Tecnologia modenese per il Mose, la diga mobile che salva Venezia

Sono della Caprari le elettropompe per gli apparati sommersi che difendono la laguna dall’acqua alta

L’acqua alta rimane lontana da Venezia anche grazie alle pompe prodotte dalla modenese Caprari e che equipaggiano il Mose, il sistema di dighe mobili che difende la laguna.

Il gruppo Caprari (guidato oggi, a 75 anni dalla fondazione nel 1945 come Idromeccanica Caprari, dalla terza generazione della famiglia) ha infatti consegnato al Consorzio Venezia Nuova una fornitura (valore 703 mila euro, fonte mosevenezia.eu) che comprende 134 elettropompe sommergibili in lega inossidabile, destinate alla raccolta e al sollevamento di tutti i fluidi nei sistemi ausiliari delle tre bocche di porto di Lido, Malamocco e Chioggia. Inoltre anche 12 elettropompe sommergibili per le vasche di raccolta acqua piovana e 6 elettropompe verticali “full inox” per gli impianti antincendio di tutta la struttura.

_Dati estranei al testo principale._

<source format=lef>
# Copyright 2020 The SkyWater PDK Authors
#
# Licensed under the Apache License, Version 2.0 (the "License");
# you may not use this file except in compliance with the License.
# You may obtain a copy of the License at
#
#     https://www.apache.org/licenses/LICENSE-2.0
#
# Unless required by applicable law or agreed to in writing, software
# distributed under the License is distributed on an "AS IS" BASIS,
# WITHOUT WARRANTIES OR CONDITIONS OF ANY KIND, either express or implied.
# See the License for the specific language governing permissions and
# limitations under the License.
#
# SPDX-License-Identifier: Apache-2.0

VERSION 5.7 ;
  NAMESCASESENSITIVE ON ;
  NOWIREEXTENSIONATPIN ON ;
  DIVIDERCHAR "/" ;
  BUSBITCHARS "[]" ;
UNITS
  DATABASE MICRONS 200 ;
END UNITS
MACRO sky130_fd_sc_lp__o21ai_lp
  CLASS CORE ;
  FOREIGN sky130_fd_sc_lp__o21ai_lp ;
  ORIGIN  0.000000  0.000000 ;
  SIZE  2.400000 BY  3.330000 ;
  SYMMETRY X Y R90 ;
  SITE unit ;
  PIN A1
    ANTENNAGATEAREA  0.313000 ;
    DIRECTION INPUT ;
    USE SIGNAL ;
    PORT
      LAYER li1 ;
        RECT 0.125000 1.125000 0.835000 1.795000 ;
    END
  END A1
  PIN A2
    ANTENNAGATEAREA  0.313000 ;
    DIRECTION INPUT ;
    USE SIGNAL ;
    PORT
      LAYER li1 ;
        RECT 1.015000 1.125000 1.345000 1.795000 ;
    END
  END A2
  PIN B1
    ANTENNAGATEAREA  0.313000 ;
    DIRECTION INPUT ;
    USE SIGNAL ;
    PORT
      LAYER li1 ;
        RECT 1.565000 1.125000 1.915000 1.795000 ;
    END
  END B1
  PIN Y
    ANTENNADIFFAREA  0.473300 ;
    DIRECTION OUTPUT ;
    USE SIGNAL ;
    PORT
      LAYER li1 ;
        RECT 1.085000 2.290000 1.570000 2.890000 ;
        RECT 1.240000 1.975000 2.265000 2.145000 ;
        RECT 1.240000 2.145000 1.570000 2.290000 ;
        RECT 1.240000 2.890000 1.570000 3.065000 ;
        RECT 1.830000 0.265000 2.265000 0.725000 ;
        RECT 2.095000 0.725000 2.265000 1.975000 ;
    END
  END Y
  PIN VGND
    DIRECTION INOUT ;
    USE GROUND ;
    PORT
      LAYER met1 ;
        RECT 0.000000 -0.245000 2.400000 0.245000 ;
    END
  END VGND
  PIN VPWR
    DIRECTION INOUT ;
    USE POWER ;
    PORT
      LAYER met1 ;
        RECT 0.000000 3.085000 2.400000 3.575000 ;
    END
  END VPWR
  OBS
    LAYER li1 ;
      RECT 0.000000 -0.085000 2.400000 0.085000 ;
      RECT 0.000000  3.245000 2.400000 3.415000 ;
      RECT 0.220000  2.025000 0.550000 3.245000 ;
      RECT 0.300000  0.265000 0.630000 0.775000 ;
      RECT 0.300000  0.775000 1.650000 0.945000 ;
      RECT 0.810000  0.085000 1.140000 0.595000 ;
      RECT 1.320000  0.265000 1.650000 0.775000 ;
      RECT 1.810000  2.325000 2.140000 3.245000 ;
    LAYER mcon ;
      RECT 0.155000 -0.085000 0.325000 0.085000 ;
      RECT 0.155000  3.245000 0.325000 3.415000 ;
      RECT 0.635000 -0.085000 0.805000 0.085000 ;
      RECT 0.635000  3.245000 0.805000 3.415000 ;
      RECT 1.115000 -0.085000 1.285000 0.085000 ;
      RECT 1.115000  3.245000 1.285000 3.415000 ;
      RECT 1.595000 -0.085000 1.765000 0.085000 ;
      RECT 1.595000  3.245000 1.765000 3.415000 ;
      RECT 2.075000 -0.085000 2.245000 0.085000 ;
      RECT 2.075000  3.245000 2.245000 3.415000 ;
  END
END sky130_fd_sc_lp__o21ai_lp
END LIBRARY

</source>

Tutti i prodotti forniti sono dotati di specifici materiali anticorrosione a garanzia di affidabilità e resistenza nel tempo. Caprari ha garantito poi al Consorzio Venezia Nuova, grazie alla propria esperienza consolidata, anche consulenza strategica nella fase di studio e progettazione «e dando le soluzioni tecnico-costruttive migliori, volte a garantire l'affidabilità di funzionamento nel tempo e la resistenza all'ambiente marino - spiega Alberto Caprari, 52enne amministratore delegato e Ceo del Gruppo Caprari - Siamo molto orgogliosi di aver potuto dare il nostro contributo tecnico e professionale per la realizzazione del Mose, un progetto davvero importante e unico nel panorama internazionale».

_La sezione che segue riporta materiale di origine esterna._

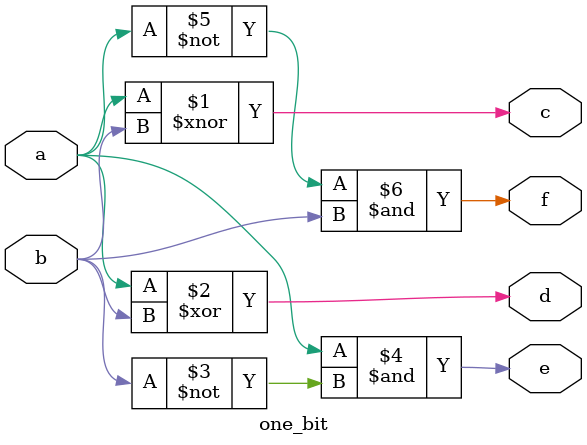
<source format=v>
`timescale 1ns / 1ps


module one_bit(
 input a,
    input b,
    output c,
    output d,
    output e,
    output f
    );
    assign c=a^~b;
    assign d=a^b;
    assign e=a&~b;
    assign f=~a&b;
endmodule

</source>
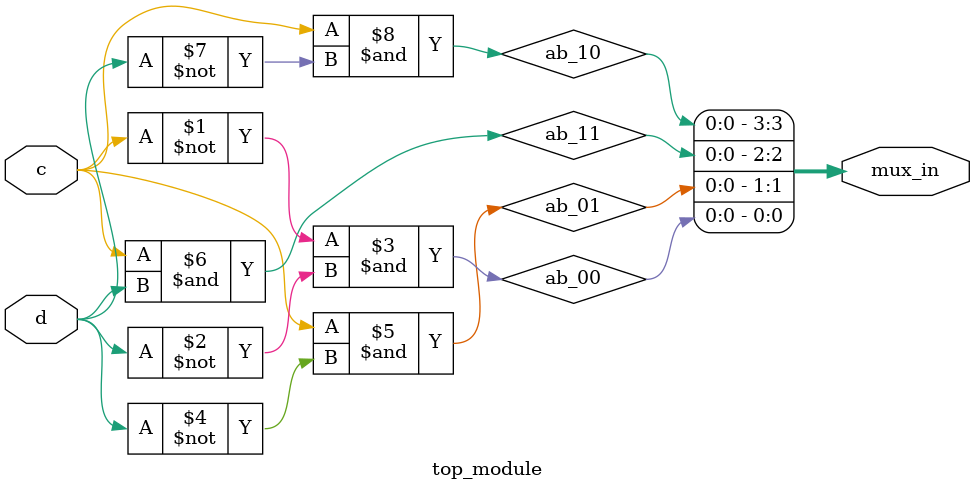
<source format=sv>
module top_module (
	input c,
	input d,
	output [3:0] mux_in
);

wire ab_00, ab_01, ab_11, ab_10;

and (ab_00, ~c, ~d);
and (ab_01, c, ~d);
and (ab_11, c, d);
and (ab_10, c, ~d);

assign mux_in[0] = ab_00;
assign mux_in[1] = ab_01;
assign mux_in[2] = ab_11;
assign mux_in[3] = ab_10;

endmodule

</source>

«Nel 2020, anno segnato dalla pandemia, non abbiamo promosso celebrazioni per il nostro 75esimo anniversario – continua Caprari - ma abbiamo scelto di investire ancora, senza mai fermarci». Da anni infatti l’azienda sta continuando a destinare almeno il 10% del fatturato annuo in innovazione e sostenibilità.

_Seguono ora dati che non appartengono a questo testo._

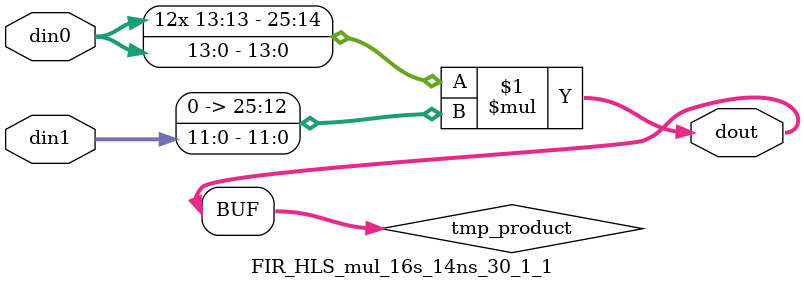
<source format=v>

`timescale 1 ns / 1 ps

 module FIR_HLS_mul_16s_14ns_30_1_1(din0, din1, dout);
parameter ID = 1;
parameter NUM_STAGE = 0;
parameter din0_WIDTH = 14;
parameter din1_WIDTH = 12;
parameter dout_WIDTH = 26;

input [din0_WIDTH - 1 : 0] din0; 
input [din1_WIDTH - 1 : 0] din1; 
output [dout_WIDTH - 1 : 0] dout;

wire signed [dout_WIDTH - 1 : 0] tmp_product;


























assign tmp_product = $signed(din0) * $signed({1'b0, din1});









assign dout = tmp_product;





















endmodule

</source>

Nessuna novità per ora, fanno sapere dall’azienda, sul prossimo ingresso di un Fondo privato nel capitale dell'azienda: «Non c’è ancora – precisò Alberto Caprari a settembre - la scelta definitiva del partner finanziario e neppure della percentuale che sarà ceduta (si parlava del 70%, ndr.)». Il gruppo Caprari è una delle principali realtà internazionali nella produzione di pompe ed elettropompe centrifughe e nella creazione di soluzioni avanzate per la gestione del ciclo integrale dell'acqua. Le unità produttive italiane sono a Modena (qui anche il centro logistico e di formazione) e a Rubiera, poi ne esiste una in Cina e un’altra in Turchia in joint venture. La rete conta su dieci filiali estere in joint venture, mentre la rete distributiva si estende ai cinque continenti.